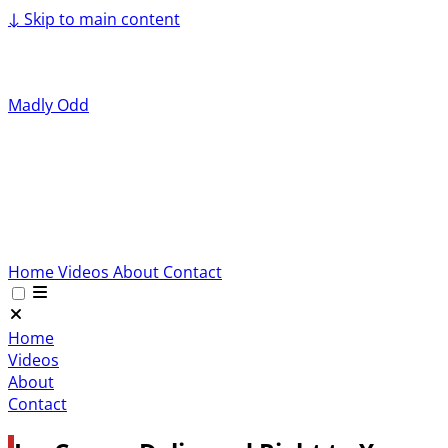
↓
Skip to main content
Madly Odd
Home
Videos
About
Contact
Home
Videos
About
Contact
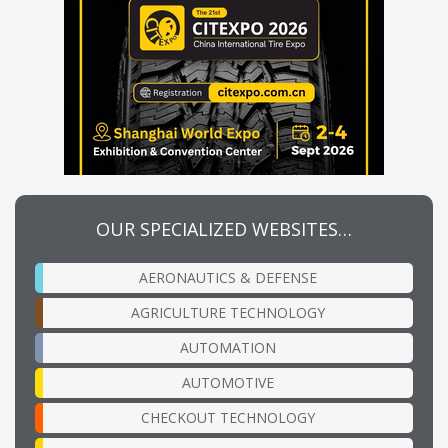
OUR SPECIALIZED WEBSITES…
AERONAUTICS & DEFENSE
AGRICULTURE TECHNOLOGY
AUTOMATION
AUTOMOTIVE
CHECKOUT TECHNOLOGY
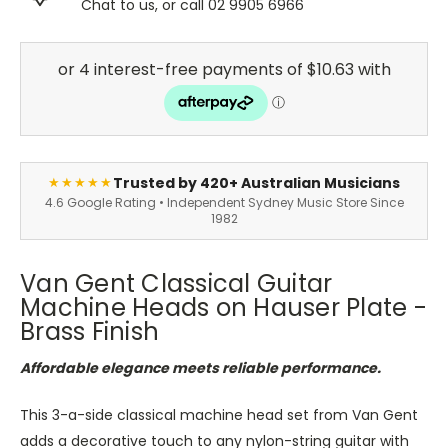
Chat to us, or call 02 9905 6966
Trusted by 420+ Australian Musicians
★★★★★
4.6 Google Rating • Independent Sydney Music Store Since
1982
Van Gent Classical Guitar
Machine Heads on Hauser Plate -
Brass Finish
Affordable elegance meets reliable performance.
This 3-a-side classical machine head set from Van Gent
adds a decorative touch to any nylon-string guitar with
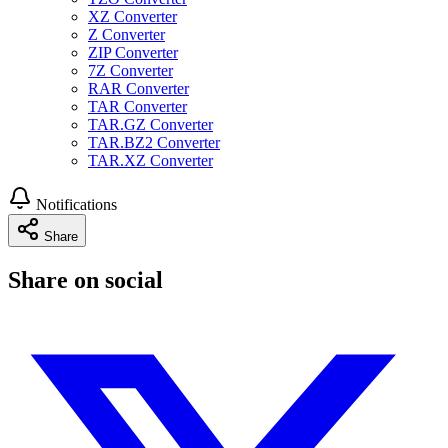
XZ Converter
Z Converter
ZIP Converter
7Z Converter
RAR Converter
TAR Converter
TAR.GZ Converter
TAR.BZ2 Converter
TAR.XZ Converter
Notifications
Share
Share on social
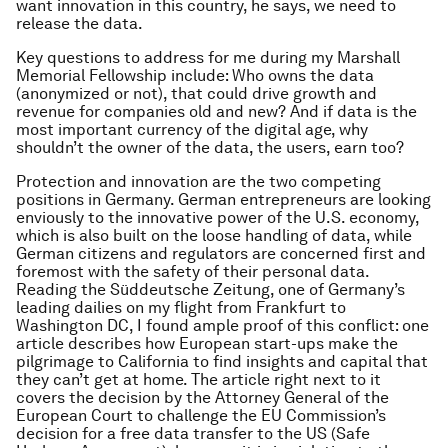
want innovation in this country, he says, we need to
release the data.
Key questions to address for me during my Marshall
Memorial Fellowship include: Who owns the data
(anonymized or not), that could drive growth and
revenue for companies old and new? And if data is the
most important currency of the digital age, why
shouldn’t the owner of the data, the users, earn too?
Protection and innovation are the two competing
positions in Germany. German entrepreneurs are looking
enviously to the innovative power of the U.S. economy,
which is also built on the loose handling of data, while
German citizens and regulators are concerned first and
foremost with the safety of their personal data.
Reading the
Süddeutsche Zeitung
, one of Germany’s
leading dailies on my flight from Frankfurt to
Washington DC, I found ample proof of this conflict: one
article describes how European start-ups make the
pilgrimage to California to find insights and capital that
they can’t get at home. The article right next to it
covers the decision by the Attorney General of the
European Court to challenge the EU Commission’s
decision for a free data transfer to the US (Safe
************
=== Required action ===
Reproduce the listing exactly, but omit every picture in it.

=== The completed task ===
↓
Skip to main content
Madly Odd
Home
Videos
About
Contact
Home
Videos
About
Contact
OUR SPECIALIZED WEBSITES…
AERONAUTICS & DEFENSE
AGRICULTURE TECHNOLOGY
AUTOMATION
AUTOMOTIVE
CHECKOUT TECHNOLOGY
Chat to us, or call 02 9905 6966
Trusted by 420+ Australian Musicians
★★★★★
4.6 Google Rating • Independent Sydney Music Store Since
1982
Van Gent Classical Guitar
Machine Heads on Hauser Plate -
Brass Finish
Affordable elegance meets reliable performance.
This 3-a-side classical machine head set from Van Gent
adds a decorative touch to any nylon-string guitar with
XZ Converter
Z Converter
ZIP Converter
7Z Converter
RAR Converter
TAR Converter
TAR.GZ Converter
TAR.BZ2 Converter
TAR.XZ Converter
Notifications
Share
Share on social
want innovation in this country, he says, we need to
release the data.
Key questions to address for me during my Marshall
Memorial Fellowship include: Who owns the data
(anonymized or not), that could drive growth and
revenue for companies old and new? And if data is the
most important currency of the digital age, why
shouldn’t the owner of the data, the users, earn too?
Protection and innovation are the two competing
positions in Germany. German entrepreneurs are looking
enviously to the innovative power of the U.S. economy,
which is also built on the loose handling of data, while
German citizens and regulators are concerned first and
foremost with the safety of their personal data.
Reading the
Süddeutsche Zeitung
, one of Germany’s
leading dailies on my flight from Frankfurt to
Washington DC, I found ample proof of this conflict: one
article describes how European start-ups make the
pilgrimage to California to find insights and capital that
they can’t get at home. The article right next to it
covers the decision by the Attorney General of the
European Court to challenge the EU Commission’s
decision for a free data transfer to the US (Safe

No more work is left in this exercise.